普段は全くそのような素振りは見せないが熊八は確実に野生の面影を残している。それは戦闘時にしか垣間見ることが出来ないが、ハッキリと感じる。
「奴は強ぇが、俺はもっと強ぇ! ガハハ!」
「そう言うと思ったよ。でも、同じ依頼なら一緒に行動すれば良かったんじゃないか?」
人数が多ければ効率も上がるし、情報も多くなる。特に今回の依頼のように広域で調査する必要があるならば人手はあったほうがいいはずだ。
しかし、首を左右に振る熊八。
「ぅんにゃ。俺等は別で行動した方がいい。何故なら相手が鬼人族だからだ。なるべく奴等に見つからずに原因を突き止め、迅速に対処する。奴らは戦闘狂であり戦うために産まれてきたような連中だ。戦いは避けたい。それなのに、あれだけの大所帯なら見つけてくれと言ってるようなもんだ」
熊八にこれほど言わせるほどの相手が鬼人族。
そこまで言われると興味が湧き、一目見たくなるがこれは言わないでおこう。叱られるのが目に見えている。
更に、付け加えるようにポツリと告げた。
「まぁ、勝つ自信があるからこその行軍だろうがな。そうなるといいが……」
まるで、これから闘いが起こることを見越しているかのような言葉に俺は返す言葉が見つからなかった。
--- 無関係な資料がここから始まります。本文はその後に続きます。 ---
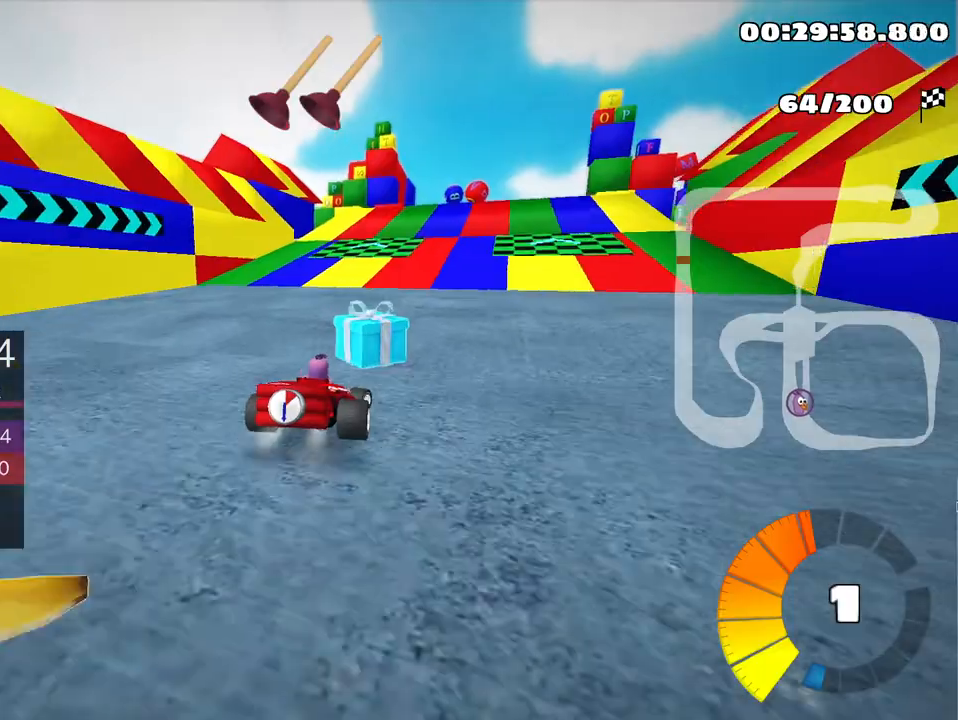
{"keys": ["up"], "events": [[167, "right", "down"], [350, "right", "up"]]}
それも決して優位に事が運ばないであろうニュアンスも含まれていることも沈黙に拍車をかける。
食事を終えたのち、交代で見張りを立てキャッツを召喚し今日一日の出来事を伝えた後就寝することにした。
言いようのない不安と初めての野宿の影響でなかなか寝付けなかったが瞼を閉じていると次第に微睡み、いつしか眠りに落ちていた。